All you would ever need to know about Ajax

Okay, a short blog post like this (or even a big one, like those penned by Steve Yegge) can't tell you everything *known today* about Ajax, forget "all you ever need to know". In fact, it can't tell you everything about anything worth knowing. There is just way too much information and knowledge around us about almost everything, consequential or not. To make things worse, at least for those who claim to "tell everything", this body of information and knowledge keeps growing every minue.

So why did I choose this particular title? No, I didn't intend to write everything I know about Ajax. It is just a link-bait. Seems to have worked quite well for others. Might work for me as well.

What I really want to do in this post is to write a short review of "Ajax -- The Definitive Guide", a book published by O'Reilly. Those who are familiar with Oreilly's The Definitive Guide series know that these books have a reputation of being very comprehensive and all encompassing about the chosen topic. This certainly seems to be the case for a number of books in this series on my bookshelf, such as "JavaScript: The Definitive Guide" and "SSH, The Secure Shell: The Definitive Guide". But a definitive guide on something like Ajax? It would have to cover a lot of stuff, in all their fullness and fine details, to do justice to the title: the basics of Ajax interactions, (X)HTML, JavaScript, XML, XmlHttpRequest, CSS, DOM, browser idiosyncrasies, Ajax programming style and design patterns, tips-n-tricks, numerous browser side Ajax libraries such as prototype, YUI library, jQuery etc. and their integration with server side frameworks such as RoR, Drupal etc. The list is fairly long, if not endless. And each topic worthy of a book by itself.

Fortunately, Ajax -- The Definitive Guide doesn't try to be a definitive guide for everything that goes or could go into an Ajaxy application. I found the book more to be a good collection of interesting and relevant topics that the author Anthony T. Holdener III has had first hand experience with. Most of these I knew about, some I was vaguely familiar with and a few were quite new to me. However, I wouldn't call the collection a "definitive guide for Ajax". If you are new to Ajax and are somewhat lost, in terms of where to start and how things relate to each other, then this book is certainly worth paying for.
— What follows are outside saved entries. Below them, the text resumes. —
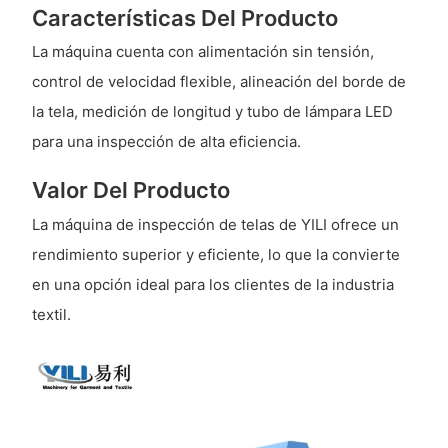
Características Del Producto
La máquina cuenta con alimentación sin tensión,
control de velocidad flexible, alineación del borde de
la tela, medición de longitud y tubo de lámpara LED
para una inspección de alta eficiencia.
Valor Del Producto
La máquina de inspección de telas de YILI ofrece un
rendimiento superior y eficiente, lo que la convierte
en una opción ideal para los clientes de la industria
textil.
However, if you have already been into Ajax development for sometime and are craving for a single text to answer recurring questions around Ajax specific patterns, solution to common problems, browser differences and ways to tackle them then this is perhaps not the book for you. In this sense, the book doesn't really fit into the "The Definitive Guide" pattern.
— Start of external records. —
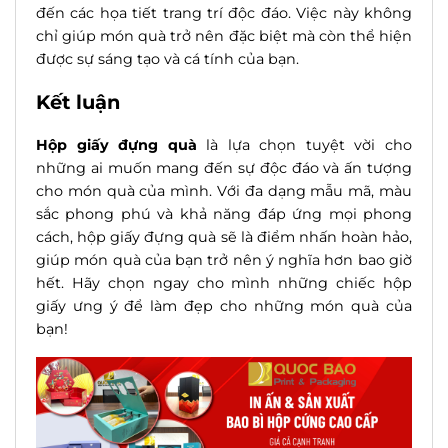
đến các họa tiết trang trí độc đáo. Việc này không
chỉ giúp món quà trở nên đặc biệt mà còn thể hiện
được sự sáng tạo và cá tính của bạn.
Kết luận
Hộp giấy đựng quà
là lựa chọn tuyệt vời cho
những ai muốn mang đến sự độc đáo và ấn tượng
cho món quà của mình. Với đa dạng mẫu mã, màu
sắc phong phú và khả năng đáp ứng mọi phong
cách, hộp giấy đựng quà sẽ là điểm nhấn hoàn hảo,
giúp món quà của bạn trở nên ý nghĩa hơn bao giờ
hết. Hãy chọn ngay cho mình những chiếc hộp
giấy ưng ý để làm đẹp cho những món quà của
bạn!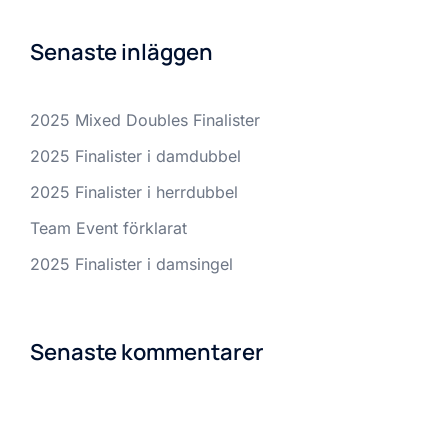
Senaste inläggen
2025 Mixed Doubles Finalister
2025 Finalister i damdubbel
2025 Finalister i herrdubbel
Team Event förklarat
2025 Finalister i damsingel
Senaste kommentarer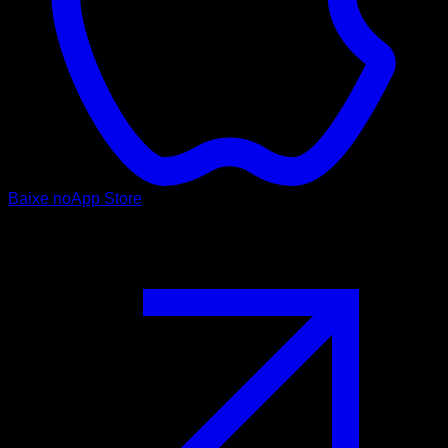
Baixe no
App Store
On the other hand, the book does provide good introduction to basic concepts, is quite readable, includes a lot of source code for non-trivial working programs and lists relevant resources, such as Ajax libraries, frameworks and applications, in its References section. I especially liked the "chat" and "whiteboard" application that allows two or more users to share a whiteboard and chat through their browsers.
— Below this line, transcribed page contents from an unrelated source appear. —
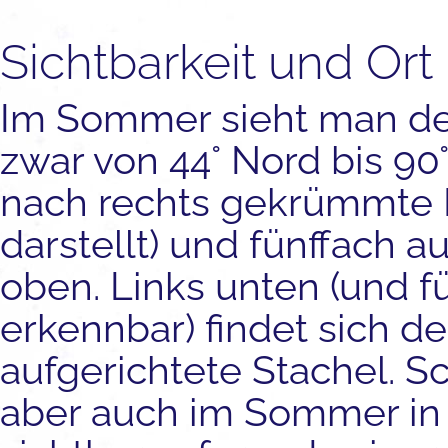
Sichtbarkeit und Ort
Im Sommer sieht man den
zwar von 44° Nord bis 90°
nach rechts gekrümmte L
darstellt) und fünffach 
oben. Links unten (und fü
erkennbar) findet sich 
aufgerichtete Stachel. S
aber auch im Sommer in 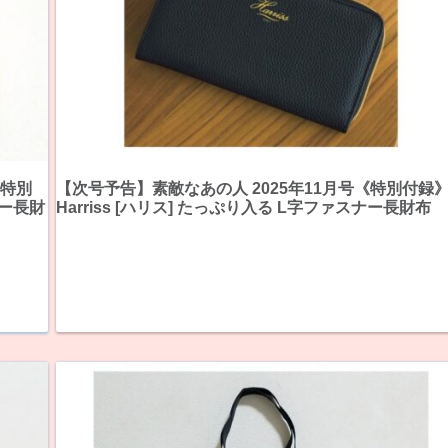
《特別
【次号予告】素敵なあの人 2025年11月号《特別付録
ナー長財
Harriss [ハリス] たっぷり入る L字ファスナー長財布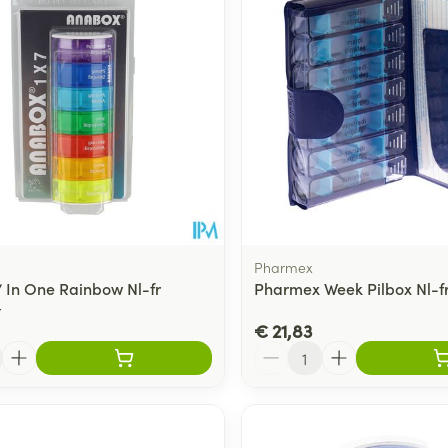
Toon meer
ging
Supplementen
Insectenwe
Mondmaskers
middelen
ssen
 -
id
d
Pharmex
 In One Rainbow Nl-fr
Pharmex Week Pilbox Nl-f
t
€ 21,83
Aantal
Zelfbruiner
Scheren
Okay, so how does this book compares with other books on the same topic? This is a tough question, for I haven't been paying attention to most books that have come out on this topic. Though there is a answer, and it comes from this Amazon Sales Rank comparison chart:

A higher Sales Rank for an item implies that more people are buying it from Amazon. This doesn't tell how well a particular book will meet your needs but just that the high ranking items, in general, are being bought by more people than the low ranking ones. The above chart does indicate that Ajax -- The Definitive Guide is outselling its rivals, at least at the time of this review (March 17-18, 2008).